Quote every line of the material below word for word, leaving out the pictures.

**Data below**
· · · · ·
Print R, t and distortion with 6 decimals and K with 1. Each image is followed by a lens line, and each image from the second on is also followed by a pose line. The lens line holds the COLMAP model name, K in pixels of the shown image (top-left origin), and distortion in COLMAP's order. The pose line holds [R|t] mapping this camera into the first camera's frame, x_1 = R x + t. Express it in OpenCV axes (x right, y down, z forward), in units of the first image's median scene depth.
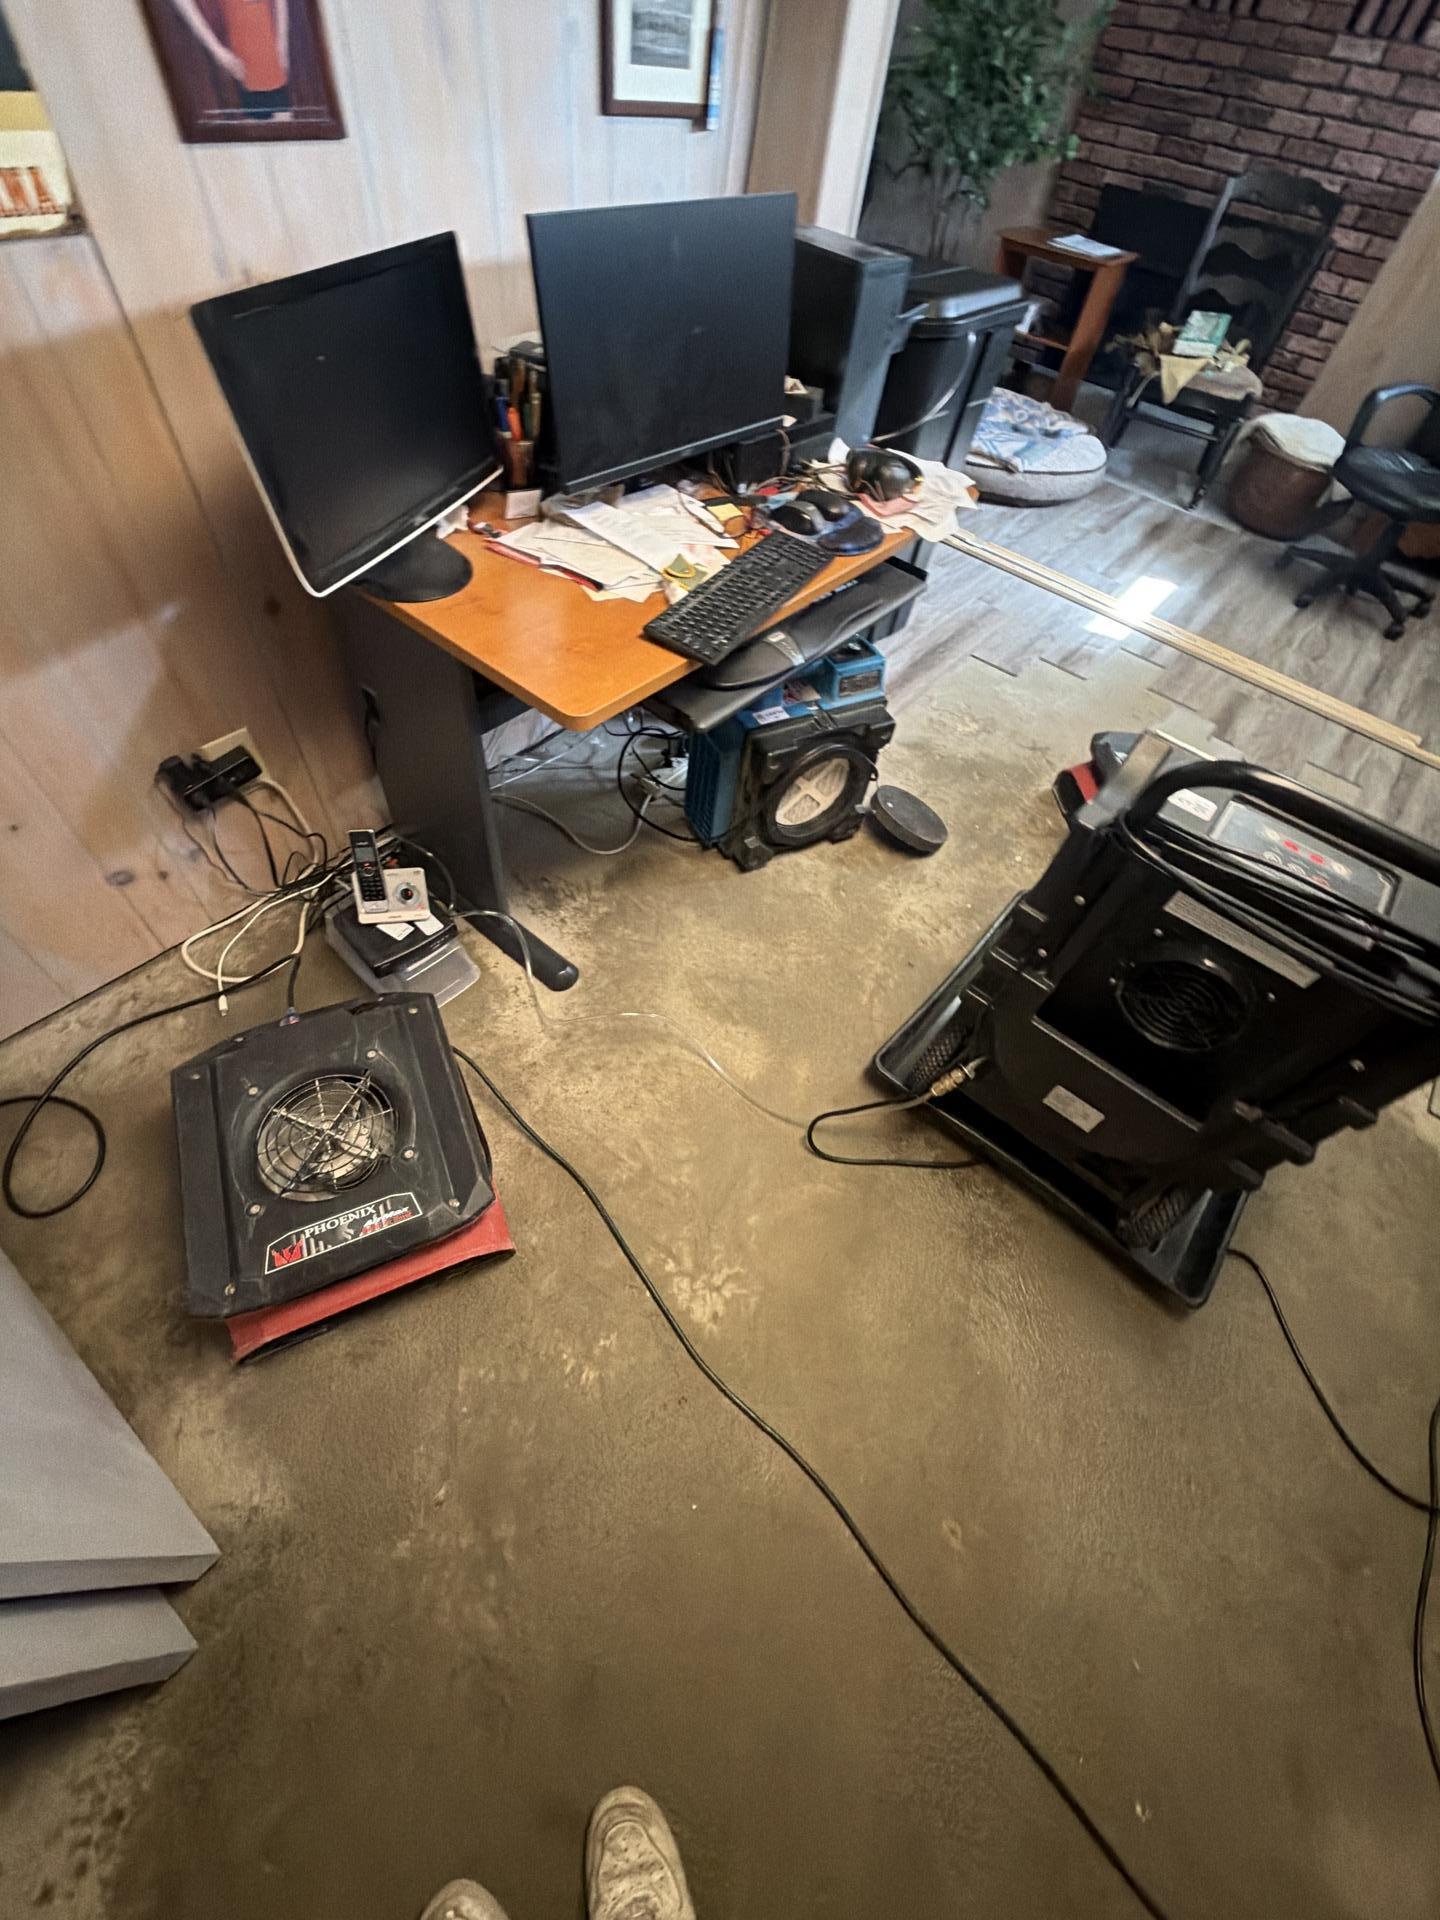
lens RADIAL K [[767.7, 0, 717.0], [0, 767.7, 962.8], [0, 0, 1]] dist [0.000467, -0.000396]
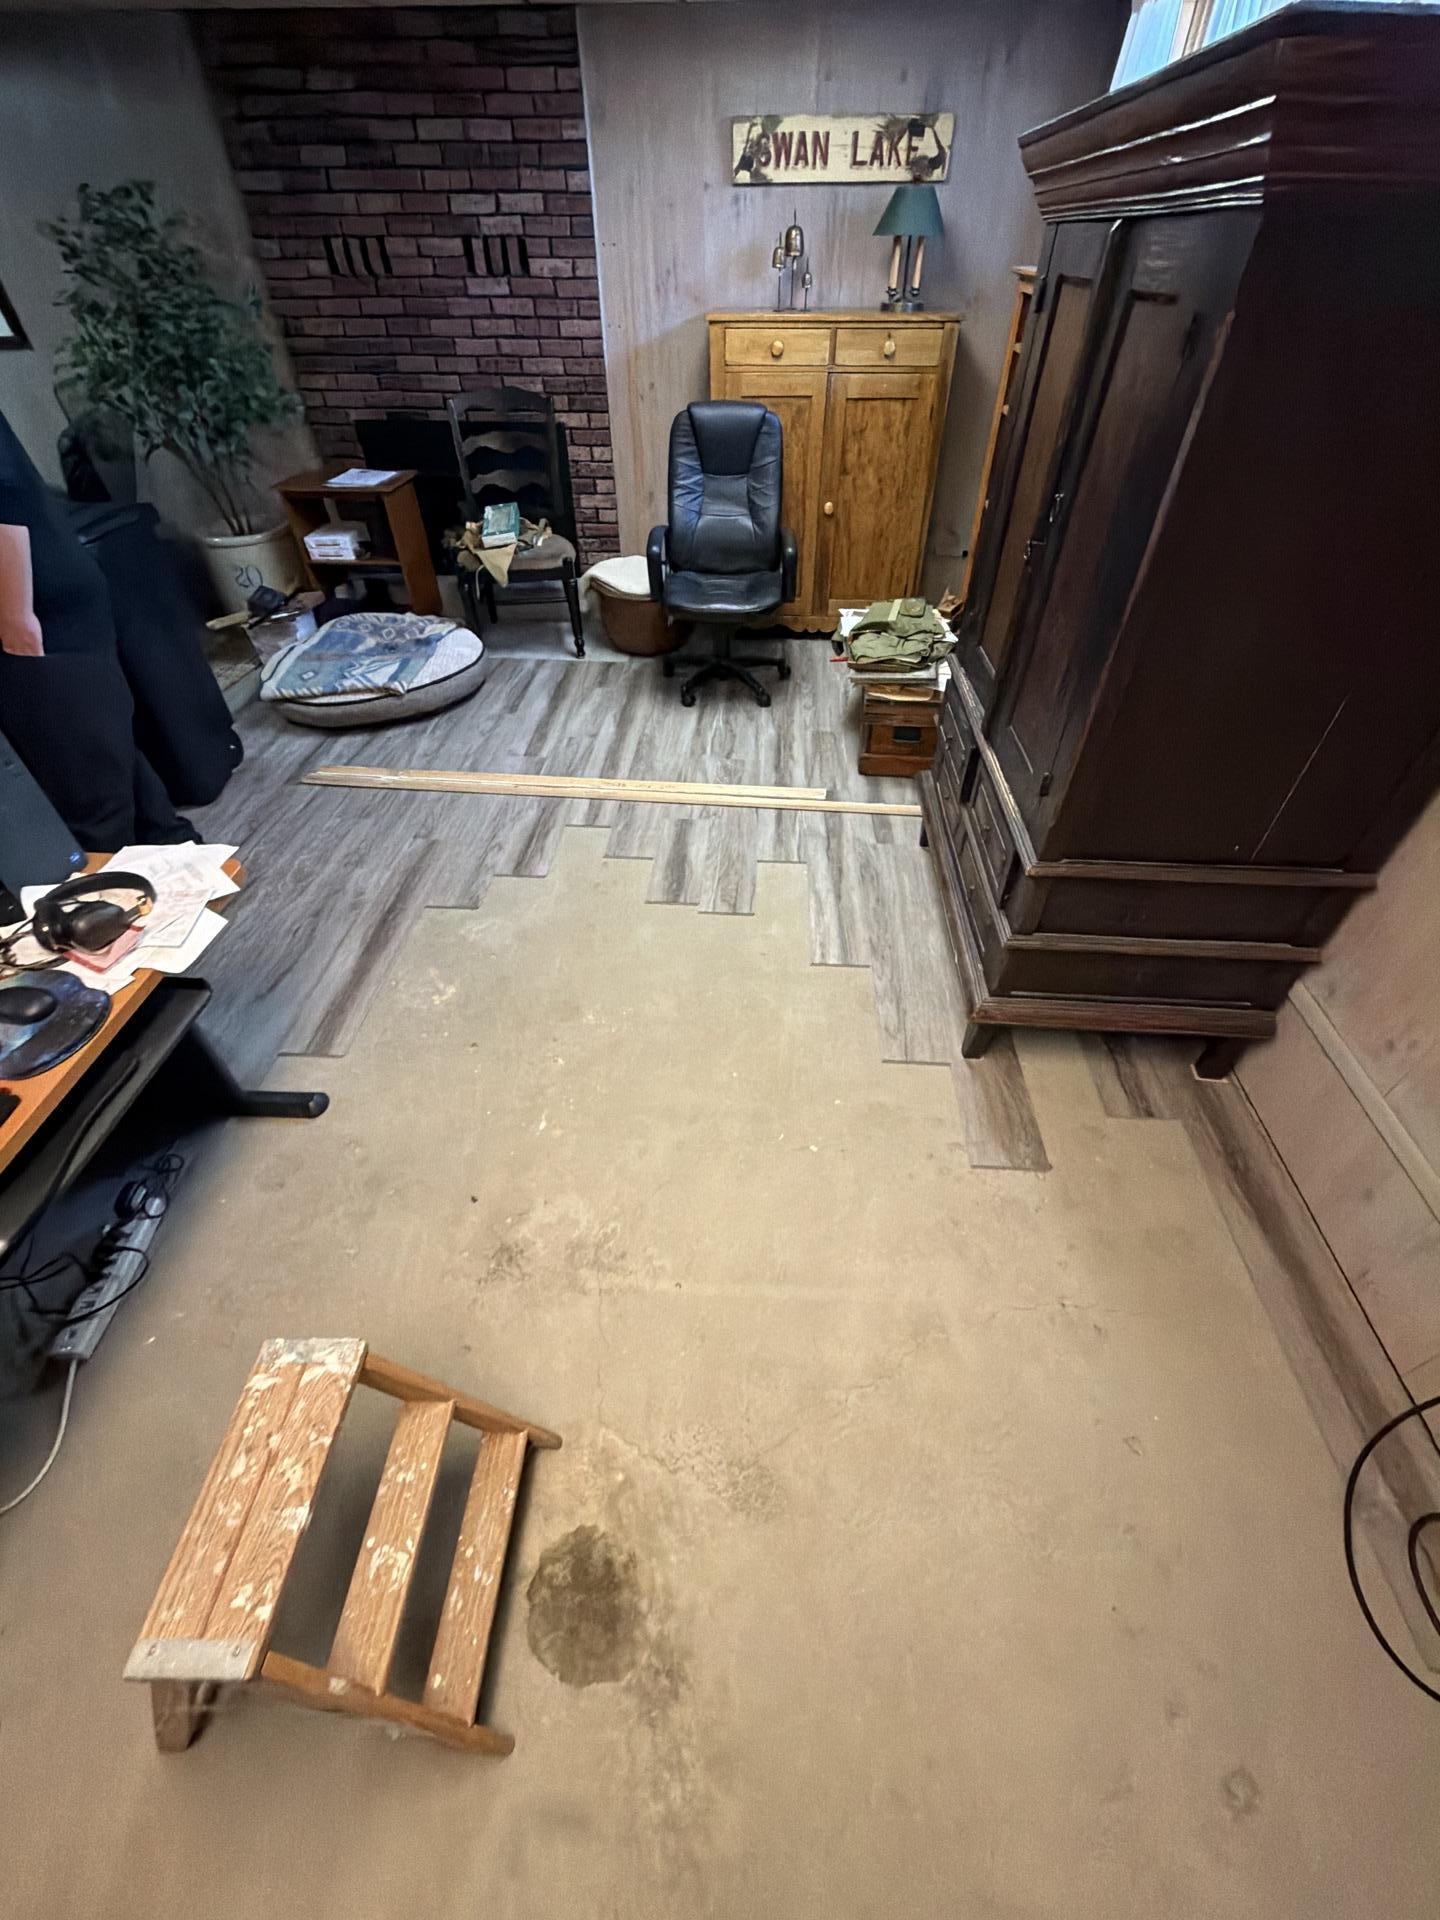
lens RADIAL K [[767.7, 0, 715.0], [0, 767.7, 970.3], [0, 0, 1]] dist [0.000467, -0.000396]
pose [[0.806741, -0.478818, 0.346269, 0.198417], [0.517290, 0.855523, -0.022178, -0.099605], [-0.285622, 0.197014, 0.937873, 0.021572]]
· · · · ·
**Output below**
Print R, t and distortion with 6 decimals and K with 1. Each image is followed by a lens line, and each image from the second on is also followed by a pose line. The lens line holds the COLMAP model name, K in pixels of the shown image (top-left origin), and distortion in COLMAP's order. The pose line holds [R|t] mapping this camera into the first camera's frame, x_1 = R x + t. Express it in OpenCV axes (x right, y down, z forward), in units of the first image's median scene depth.
lens RADIAL K [[767.7, 0, 717.0], [0, 767.7, 962.8], [0, 0, 1]] dist [0.000467, -0.000396]
lens RADIAL K [[767.7, 0, 715.0], [0, 767.7, 970.3], [0, 0, 1]] dist [0.000467, -0.000396]
pose [[0.806741, -0.478818, 0.346269, 0.198417], [0.517290, 0.855523, -0.022178, -0.099605], [-0.285622, 0.197014, 0.937873, 0.021572]]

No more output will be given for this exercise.